Thursday, May 28, 2009

Poverty in India

“60+ years of Independence.” We are still a developing country; we are looked down as place of hungry people. We have enough swanky cars on street; we also have equal number of homeless people on streets of our city. We are posting impressive year on year growth in our GDP, boast about having foreign reserves which runs into billions of dollars. Still, poverty in India is still rampant despite an impressive economic growth. So, why are we not able to eliminate poverty?

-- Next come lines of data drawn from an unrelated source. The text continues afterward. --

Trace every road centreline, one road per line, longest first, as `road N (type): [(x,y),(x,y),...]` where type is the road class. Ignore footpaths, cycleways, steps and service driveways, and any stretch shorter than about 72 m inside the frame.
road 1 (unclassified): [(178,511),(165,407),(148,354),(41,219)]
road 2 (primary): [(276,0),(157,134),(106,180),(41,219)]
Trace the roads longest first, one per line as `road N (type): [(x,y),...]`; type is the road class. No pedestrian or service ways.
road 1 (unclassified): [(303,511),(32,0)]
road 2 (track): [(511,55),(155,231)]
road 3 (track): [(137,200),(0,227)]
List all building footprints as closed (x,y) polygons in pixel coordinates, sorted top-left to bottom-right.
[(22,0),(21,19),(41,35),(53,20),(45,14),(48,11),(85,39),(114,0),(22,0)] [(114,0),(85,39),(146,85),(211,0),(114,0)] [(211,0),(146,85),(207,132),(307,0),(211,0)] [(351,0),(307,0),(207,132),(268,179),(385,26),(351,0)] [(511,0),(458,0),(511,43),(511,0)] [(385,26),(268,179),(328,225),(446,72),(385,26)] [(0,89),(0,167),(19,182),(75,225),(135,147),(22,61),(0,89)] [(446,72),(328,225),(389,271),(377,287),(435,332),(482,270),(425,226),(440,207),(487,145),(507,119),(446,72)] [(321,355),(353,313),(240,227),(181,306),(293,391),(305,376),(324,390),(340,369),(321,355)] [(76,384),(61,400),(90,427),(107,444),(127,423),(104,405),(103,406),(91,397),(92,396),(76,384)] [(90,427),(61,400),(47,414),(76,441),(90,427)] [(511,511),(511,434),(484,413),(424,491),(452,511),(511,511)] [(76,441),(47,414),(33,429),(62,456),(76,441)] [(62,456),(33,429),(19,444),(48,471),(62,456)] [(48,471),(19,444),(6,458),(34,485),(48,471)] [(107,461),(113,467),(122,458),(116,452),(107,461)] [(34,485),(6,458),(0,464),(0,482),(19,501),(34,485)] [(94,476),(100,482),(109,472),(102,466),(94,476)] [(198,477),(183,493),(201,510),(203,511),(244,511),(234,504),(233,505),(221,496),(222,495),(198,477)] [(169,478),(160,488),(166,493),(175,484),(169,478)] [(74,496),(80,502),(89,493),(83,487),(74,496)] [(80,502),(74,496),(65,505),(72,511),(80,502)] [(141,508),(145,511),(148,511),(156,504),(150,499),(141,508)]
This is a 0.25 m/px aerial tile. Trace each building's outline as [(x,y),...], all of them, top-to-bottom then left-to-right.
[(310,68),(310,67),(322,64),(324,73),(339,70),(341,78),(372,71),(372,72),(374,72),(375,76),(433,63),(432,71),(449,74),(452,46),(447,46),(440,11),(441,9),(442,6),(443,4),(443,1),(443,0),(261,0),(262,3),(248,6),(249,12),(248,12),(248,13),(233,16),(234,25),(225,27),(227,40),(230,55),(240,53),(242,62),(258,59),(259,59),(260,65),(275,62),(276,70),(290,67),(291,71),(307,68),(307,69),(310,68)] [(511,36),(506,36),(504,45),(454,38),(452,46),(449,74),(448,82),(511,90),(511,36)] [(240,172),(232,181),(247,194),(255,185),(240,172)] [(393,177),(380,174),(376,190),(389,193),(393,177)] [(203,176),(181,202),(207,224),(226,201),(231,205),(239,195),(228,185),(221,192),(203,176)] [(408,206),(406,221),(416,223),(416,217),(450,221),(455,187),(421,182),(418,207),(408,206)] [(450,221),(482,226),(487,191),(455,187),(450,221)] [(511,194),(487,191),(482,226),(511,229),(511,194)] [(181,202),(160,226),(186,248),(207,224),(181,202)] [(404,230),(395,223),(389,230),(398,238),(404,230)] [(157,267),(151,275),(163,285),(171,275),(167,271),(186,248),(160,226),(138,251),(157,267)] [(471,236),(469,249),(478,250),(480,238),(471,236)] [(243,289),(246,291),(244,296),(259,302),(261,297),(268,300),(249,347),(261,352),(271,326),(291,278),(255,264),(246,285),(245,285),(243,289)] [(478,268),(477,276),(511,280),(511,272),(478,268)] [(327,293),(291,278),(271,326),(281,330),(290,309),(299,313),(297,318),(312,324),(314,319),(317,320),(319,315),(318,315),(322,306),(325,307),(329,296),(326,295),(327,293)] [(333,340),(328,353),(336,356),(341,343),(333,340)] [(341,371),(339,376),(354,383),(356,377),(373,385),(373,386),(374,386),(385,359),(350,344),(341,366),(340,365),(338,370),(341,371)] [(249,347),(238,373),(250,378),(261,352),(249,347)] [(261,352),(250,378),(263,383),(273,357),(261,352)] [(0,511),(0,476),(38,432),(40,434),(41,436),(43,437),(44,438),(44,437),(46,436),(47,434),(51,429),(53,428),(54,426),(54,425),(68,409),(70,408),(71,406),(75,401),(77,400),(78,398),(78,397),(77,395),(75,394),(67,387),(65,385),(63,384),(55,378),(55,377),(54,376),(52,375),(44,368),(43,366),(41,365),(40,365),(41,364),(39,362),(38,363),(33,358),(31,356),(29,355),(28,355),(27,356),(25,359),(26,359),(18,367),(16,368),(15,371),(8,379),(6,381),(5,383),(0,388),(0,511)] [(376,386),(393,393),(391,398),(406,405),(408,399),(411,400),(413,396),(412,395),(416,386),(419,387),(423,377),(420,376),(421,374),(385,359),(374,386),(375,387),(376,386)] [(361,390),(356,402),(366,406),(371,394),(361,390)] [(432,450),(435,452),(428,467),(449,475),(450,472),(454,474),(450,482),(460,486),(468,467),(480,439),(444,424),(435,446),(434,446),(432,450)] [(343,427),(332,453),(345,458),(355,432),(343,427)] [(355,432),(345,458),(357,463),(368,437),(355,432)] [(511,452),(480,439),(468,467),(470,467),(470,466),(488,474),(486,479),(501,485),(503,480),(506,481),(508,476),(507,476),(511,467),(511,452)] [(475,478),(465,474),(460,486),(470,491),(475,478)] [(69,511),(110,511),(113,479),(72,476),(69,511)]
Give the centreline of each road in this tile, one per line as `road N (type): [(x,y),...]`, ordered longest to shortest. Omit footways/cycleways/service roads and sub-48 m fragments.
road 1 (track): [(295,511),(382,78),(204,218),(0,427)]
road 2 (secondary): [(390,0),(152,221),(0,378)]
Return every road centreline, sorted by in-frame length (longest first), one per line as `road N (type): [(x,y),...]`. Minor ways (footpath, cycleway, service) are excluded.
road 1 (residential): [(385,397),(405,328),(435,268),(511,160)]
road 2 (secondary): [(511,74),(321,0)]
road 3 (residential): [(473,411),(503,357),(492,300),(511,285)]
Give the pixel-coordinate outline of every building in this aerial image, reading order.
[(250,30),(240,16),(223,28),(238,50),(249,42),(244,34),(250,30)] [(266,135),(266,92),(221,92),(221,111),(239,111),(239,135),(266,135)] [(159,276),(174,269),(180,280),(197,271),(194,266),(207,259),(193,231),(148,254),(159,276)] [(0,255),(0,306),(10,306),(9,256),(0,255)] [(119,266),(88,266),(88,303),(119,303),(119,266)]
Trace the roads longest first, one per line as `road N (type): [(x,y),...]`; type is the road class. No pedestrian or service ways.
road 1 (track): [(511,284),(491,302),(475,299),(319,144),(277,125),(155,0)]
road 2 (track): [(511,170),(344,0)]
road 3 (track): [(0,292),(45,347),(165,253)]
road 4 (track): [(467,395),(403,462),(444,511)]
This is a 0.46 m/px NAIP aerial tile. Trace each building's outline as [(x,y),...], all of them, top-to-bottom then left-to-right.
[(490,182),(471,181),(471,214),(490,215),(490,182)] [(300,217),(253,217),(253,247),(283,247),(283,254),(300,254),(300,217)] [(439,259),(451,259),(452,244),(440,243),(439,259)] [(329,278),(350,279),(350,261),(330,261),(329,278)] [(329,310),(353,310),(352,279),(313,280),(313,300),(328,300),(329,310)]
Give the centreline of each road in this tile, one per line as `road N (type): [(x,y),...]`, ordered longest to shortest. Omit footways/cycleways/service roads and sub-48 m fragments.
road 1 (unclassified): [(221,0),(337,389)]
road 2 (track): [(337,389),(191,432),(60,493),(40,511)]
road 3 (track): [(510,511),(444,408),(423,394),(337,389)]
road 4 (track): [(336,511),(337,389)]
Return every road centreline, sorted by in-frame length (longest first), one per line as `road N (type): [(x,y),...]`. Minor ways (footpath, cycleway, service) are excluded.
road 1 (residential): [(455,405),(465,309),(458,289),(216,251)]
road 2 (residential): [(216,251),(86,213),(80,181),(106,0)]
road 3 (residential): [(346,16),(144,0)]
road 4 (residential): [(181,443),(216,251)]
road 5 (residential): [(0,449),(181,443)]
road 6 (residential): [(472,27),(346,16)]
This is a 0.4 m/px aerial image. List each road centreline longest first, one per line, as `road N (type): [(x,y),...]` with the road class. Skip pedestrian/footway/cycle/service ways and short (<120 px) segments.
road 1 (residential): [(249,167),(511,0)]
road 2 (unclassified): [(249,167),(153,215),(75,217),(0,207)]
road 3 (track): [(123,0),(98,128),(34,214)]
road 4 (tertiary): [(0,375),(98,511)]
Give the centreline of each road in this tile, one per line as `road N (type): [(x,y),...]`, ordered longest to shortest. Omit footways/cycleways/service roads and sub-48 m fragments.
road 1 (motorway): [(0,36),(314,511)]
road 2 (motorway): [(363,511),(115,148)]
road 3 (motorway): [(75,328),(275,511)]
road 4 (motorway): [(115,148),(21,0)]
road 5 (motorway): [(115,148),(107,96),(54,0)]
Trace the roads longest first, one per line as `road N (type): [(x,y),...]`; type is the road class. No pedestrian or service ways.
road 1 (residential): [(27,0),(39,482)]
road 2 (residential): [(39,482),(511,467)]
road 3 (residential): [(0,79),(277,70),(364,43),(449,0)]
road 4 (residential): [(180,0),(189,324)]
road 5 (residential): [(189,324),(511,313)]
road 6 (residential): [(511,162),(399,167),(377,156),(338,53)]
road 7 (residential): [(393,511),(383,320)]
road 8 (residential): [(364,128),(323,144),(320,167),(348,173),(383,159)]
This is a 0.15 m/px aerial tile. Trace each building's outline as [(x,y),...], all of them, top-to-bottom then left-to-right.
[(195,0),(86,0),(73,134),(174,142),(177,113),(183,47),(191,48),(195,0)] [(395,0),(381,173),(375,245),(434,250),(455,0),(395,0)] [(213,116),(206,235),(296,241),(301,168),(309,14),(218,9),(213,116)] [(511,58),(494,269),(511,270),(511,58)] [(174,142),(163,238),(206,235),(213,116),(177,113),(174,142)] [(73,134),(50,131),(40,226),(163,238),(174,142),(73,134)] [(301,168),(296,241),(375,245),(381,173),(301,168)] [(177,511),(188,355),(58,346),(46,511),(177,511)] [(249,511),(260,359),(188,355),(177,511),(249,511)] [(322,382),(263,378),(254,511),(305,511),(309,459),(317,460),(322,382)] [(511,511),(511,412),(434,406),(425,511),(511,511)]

In general, Poverty can be defined as a situation when people are unable to satisfy the basic needs of life. According to the definition by Planning Commission of India, poverty line is drawn with an intake of 2400 calories in rural areas and 2100 calories in urban areas. If a person is unable to get that much minimum level of calories, then he/she is considered as being below poverty line. The World Bank uses an income cut off of Rs 21.6 per day in urban areas and Rs 14.3 per day in rural areas (at 2005 prices) to define who is poor.
According to the official estimates, in 2007 there were nearly 220.1 million people living below the poverty line. Nearly 21.1% of the entire rural population and 15% of the urban population of India exists in this difficult physical and financial predicament.

Government has introduced a number of antipoverty programs since Independence to alleviate poverty. One of the major problems with poverty alleviation programs is their implementation. Late Rajiv Gandhi, ex-PM of India once said that out of 100 paisa allocated for poor only 14 paisa reaches them. Even after knowing this, why hasn’t Govt of India taken any measures to plug the loopholes in our system? No political party has come out with figures stating the cost of eliminating poverty and hunger from India?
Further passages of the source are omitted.